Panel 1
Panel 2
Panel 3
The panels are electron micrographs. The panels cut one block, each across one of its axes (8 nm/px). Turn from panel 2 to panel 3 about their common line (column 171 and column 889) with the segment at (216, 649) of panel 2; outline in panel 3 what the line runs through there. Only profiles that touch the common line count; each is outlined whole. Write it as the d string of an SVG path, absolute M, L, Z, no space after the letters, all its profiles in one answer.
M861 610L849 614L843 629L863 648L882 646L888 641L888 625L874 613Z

### TO DO
For this exercise, restate every record word for word.

### WRITTEN RESPONSE
Panel 1
Panel 2
Panel 3
The panels are electron micrographs. The panels cut one block, each across one of its axes (8 nm/px). Turn from panel 2 to panel 3 about their common line (column 171 and column 889) with the segment at (216, 649) of panel 2; outline in panel 3 what the line runs through there. Only profiles that touch the common line count; each is outlined whole. Write it as the d string of an SVG path, absolute M, L, Z, no space after the letters, all its profiles in one answer.
M861 610L849 614L843 629L863 648L882 646L888 641L888 625L874 613Z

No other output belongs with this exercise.